How wee is your phone, Jars? Mine'd either be uncomfortable or broken.
Dumber idea than spinning that guy (Jesse?) off of GG:
Now you knew this would happen the minute we learned Kaitlin had been shipped off to boarding school on "The O.C." In a classic soap opera move, a spin-off series next season will follow Kaitlin's adventures in boarding school.
Now you knew this would happen the minute we learned Kaitlin had been shipped off to boarding school on "The O.C." In a classic soap opera move, a spin-off series next season will follow Kaitlin's adventures in boarding school.
I have two words for that: What. EV.
China has alopecia, and that's very sad. But I wouldn't recognise Kaitlin in a lineup of ... of ... people who aren't tweens.
They're capricious beasts
I read this as capricious breasts, and rather like the idea.
How could there possibly be a show about Kaitlin? There is no Kaitlin.
Ah, see I keep mine in my trousers pocket more or less constantly.
I don't have a trousers pocket.
I don't mean to disparage your ilk, Kalshane. I do find that, once over that hurdle, most of the tech folk are quite helpful and willing to converse at my level. And I can understand that there needs to be a hurdle -- you can't talk tech the same way with a newbie and with someone who isn't a newbie.
I wasn't taking it personally. Mostly finding it odd that someone took forever to even acknowledge your problem.
And I agree, though honestly high-end technobable will lose me sometimes. I know how all the parts work and how to fix them but I don't necessarily know the technical term for everything.
But I understand your frustration from having to go to the manufacturer for support as most of them treat anyone who calls like a clueless newbie (Dell is particularly bad about this, IME) I was pleasantly surprised last week when I had to call HP and actually got a really cool tech. We had a PC come in where the power supply died a week after we recieved it. I told him exactly what I'd done to troubleshoot and he replied "Right, and then you swore at it and kicked it a bit and it still didn't work."
Me: "Actually, I didn't try that yet."
Tech: "Honestly, sir, I can't understand why you'd call us without at least screaming at the machine first."
Later in the call when he'd agreed to send me a new power supply and the old one could simply be trashed, our vendor who was also on the line suggested I should send the old one to our corporate office to get smashed with a sledgehammer like we do with old hard drives (required by the new HIPAA regulations) the tech said "It's my duty to discourage you from using anything but an authorized HP hammer on any of our equipment. Unfortunately they're on back-order. We can't even get one for our lab here."
I think that's what you people are getting from tech support -- it's not that they don't believe you, it's that they have a routine.
Well, it doesn't help if you have users like we have here who will lie about trying the standard trouble-shooting steps before calling us.
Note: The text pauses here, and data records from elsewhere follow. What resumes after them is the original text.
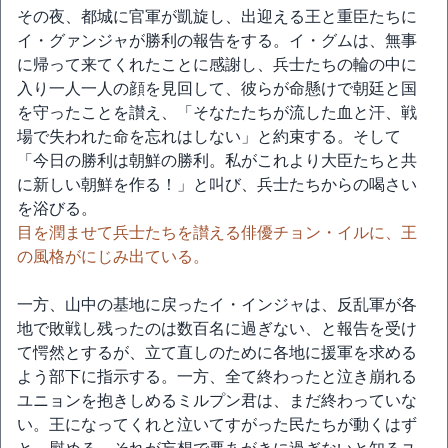
その夜、都城に官軍が凱旋し、出迎える王と重臣たちに
イ・グァンジャが勝利の報告をする。イ・グムは、無事
に帰って来てくれたことに感謝し、兵士たちの輪の中に
入り一人一人の顔を見回して、彼らが命懸けで朝廷と国
を守ったことを讃え、「そなたたちが流した血と汗、戦
場で失われた命を忘れはしない」と約束する。そして
「今日の勝利は朝鮮の勝利。私がこれより大臣たちと共
に新しい朝鮮を作る！」と叫び、兵士たちからの喝さい
を浴びる。
目を潤ませて兵士たちを讃える俳優チョン・イルに、王
の風格がにじみ出ている。
一方、山中の基地に戻ったイ・インジャは、反乱軍が各
地で敗戦し残ったのは数百名に過ぎない、と報告を受け
て愕然とするが、立て直しのために各地に援軍を求める
よう部下に指示する。一方、全て終わったと泣き崩れる
ユニョンを抱きしめるミルプン君は、まだ終わっていな
い。王になってくれと泣いてすがった民たちが動くはず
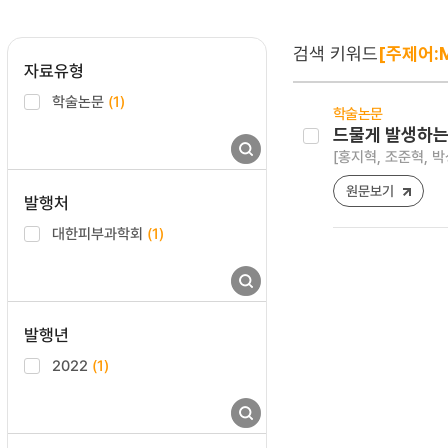
검색 키워드
[주제어:M
자료유형
학술논문
(1)
학술논문
드물게 발생하는
[홍지혁, 조준혁, 박
원문보기
발행처
대한피부과학회
(1)
발행년
2022
(1)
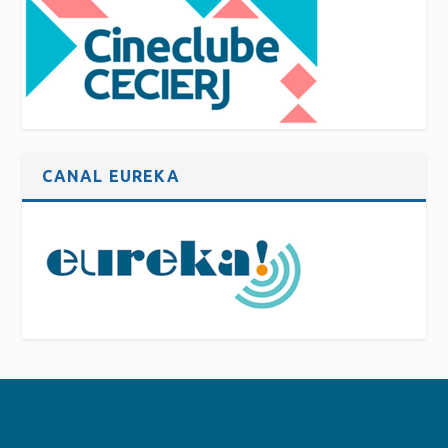
CANAL EUREKA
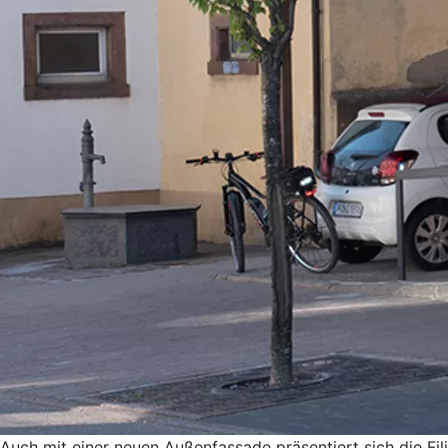
Auch mit einer neuen Außenfassade präsentiert sich die Fi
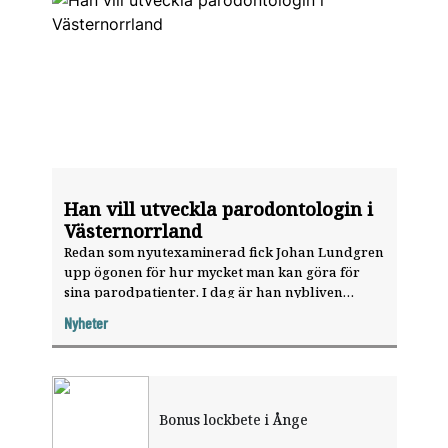
Han vill utveckla parodontologin i
Västernorrland
Redan som nyutexaminerad fick Johan Lundgren
upp ögonen för hur mycket man kan göra för
sina parodpatienter. I dag är han nybliven
specialist i parodontologi i region Väster­norr­
Nyheter
land, som länge stått utan specialisttandläkare
inom området.
Bonus lockbete i Ånge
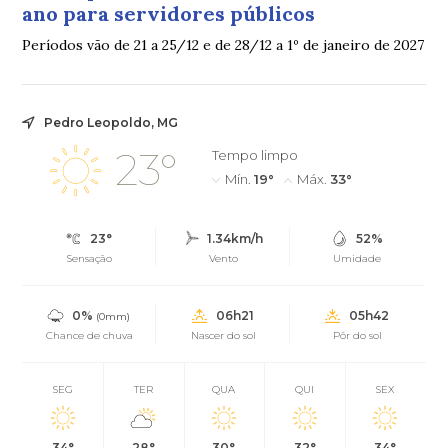
ano para servidores públicos
Períodos vão de 21 a 25/12 e de 28/12 a 1º de janeiro de 2027
Pedro Leopoldo, MG
23°
Tempo limpo
Mín.
19°
Máx.
33°
23°
1.34km/h
52%
Sensação
Vento
Umidade
0%
06h21
05h42
(0mm)
Chance de chuva
Nascer do sol
Pôr do sol
SEG
TER
QUA
QUI
SEX
34°
28°
30°
32°
34°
It's frustrating for the tech to go down there and discover they only had to do something that the user could have done themselves and had been asked to do.
That said, we do have users that we know have enough tech savvy that we immediately take their word for it when they say they've tried the standard stuff and we'll try to do more advanced troubleshooting over the phone with them if it will resolve their issue faster than trying to find an available tech.
Of course, the real problem is that the trainers are trying to teach us to love a system we dislike, that does not meet our needs, and that interacts poorly with the 2 other systems we are trying to learn at the same time. I think corporate went hog-wild with the digital initiatives, and it's been kind of stressful lately.
Sounds like the new trouble ticket logging system they're trying to get us to use here. The old system has some minor bugs, but we're familiar with the work arounds and it's incredibly fast. The new system is sluggish and extremely counter-intuitive but the higher-ups keep pushing it.
I've heard phones that, instead of a ring, have a loud voice saying something like, "you have a call. you have a call." I honestly do not understand why one would have that setting; it is
always
obnoxious.
Mine warbles at me in a different tone than a regular ring if I have messages.
When it's ringing for the next call, or does it burp intermittently until it gets your attention?
Well, see, I turn it off at home, and turn it on whenever I go out. It warbles when I turn it on if there are messages. And I've had it on and it never rang, but I'd get a warble and there would be a message. I think my voice mail is capricious or something, because sometimes I get random voice messages way late.
I've heard phones that, instead of a ring, have a loud voice saying something like, "you have a call. you have a call." I honestly do not understand why one would have that setting; it is always obnoxious.
I was at the bar a couple weeks back and somebody's ringtone was a voice screaming "Pick up the phone!" Very startling the first time it went off. After that it was just obnoxious. Neither being the reaction I'd want caused by something I carried on my person regularly.
I honestly do not understand why one would have that setting; it is always obnoxious.
I should have one that loudly yells my name. With increasing irritation. And then, as I answered, it could go "Okay, good."
The caf sushi wasn't bad. Wasn't that good, but was better than the TJ sushi-in-a-box. Way too expensive for caf food, though.